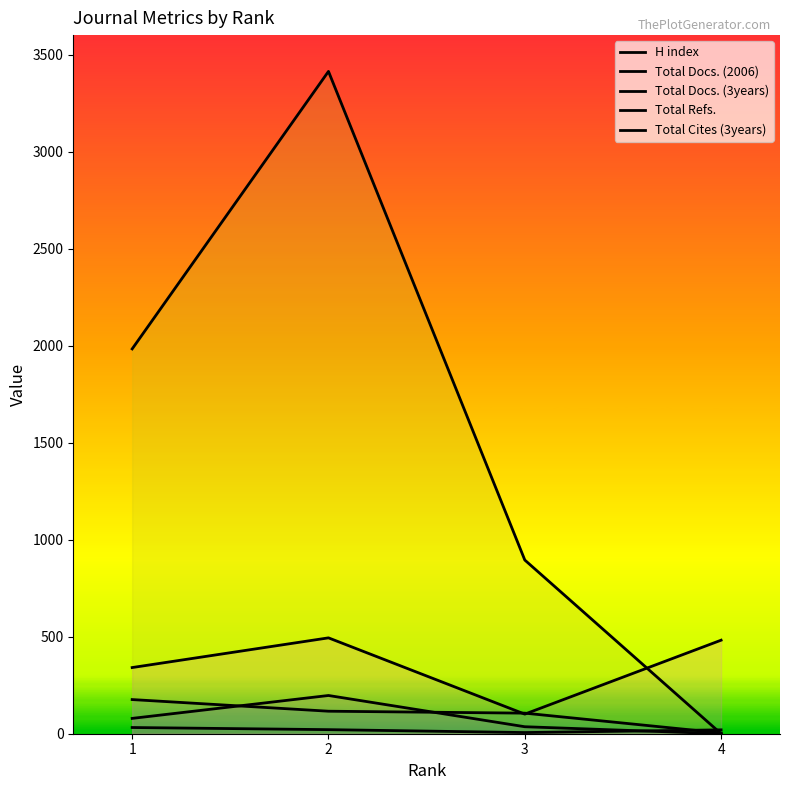

What is the spread (max minus min) of values at 3?

889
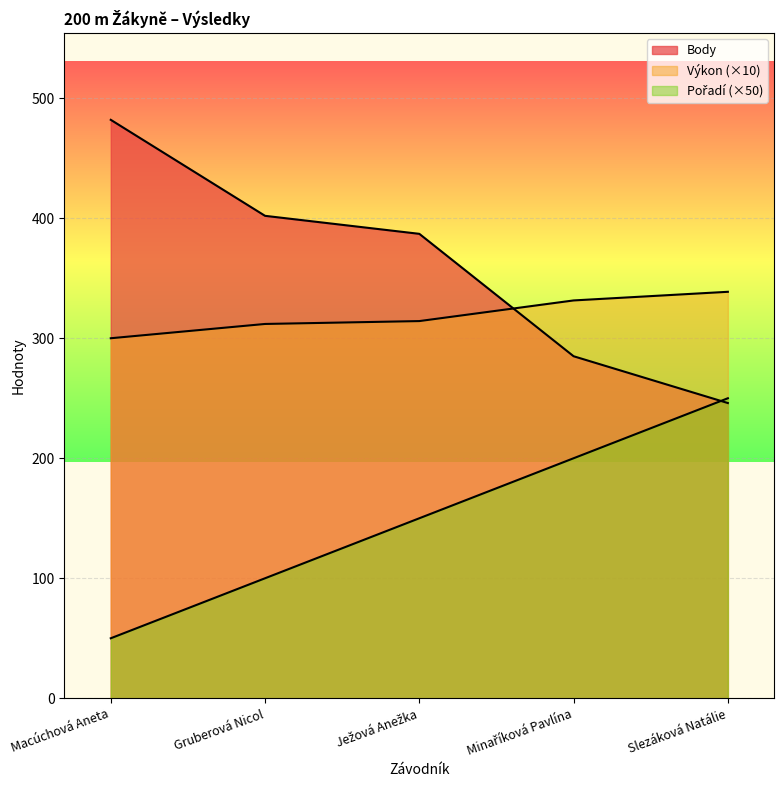

What is the minimum value shown in the chart?

50.0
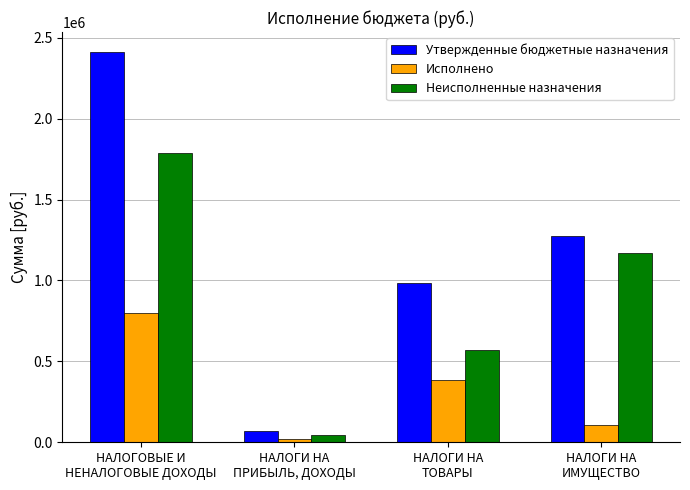

What is the highest value of the Утвержденные бюджетные назначения series?

2414724.0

=-=-=

## [EXERCISE]
Please write out the whole listing above word for word, leaving out the pictures.

## [SOLUTION TO THE PROBLEM]
What is the spread (max minus min) of values at 3?

889

What is the minimum value shown in the chart?

50.0

What is the highest value of the Утвержденные бюджетные назначения series?

2414724.0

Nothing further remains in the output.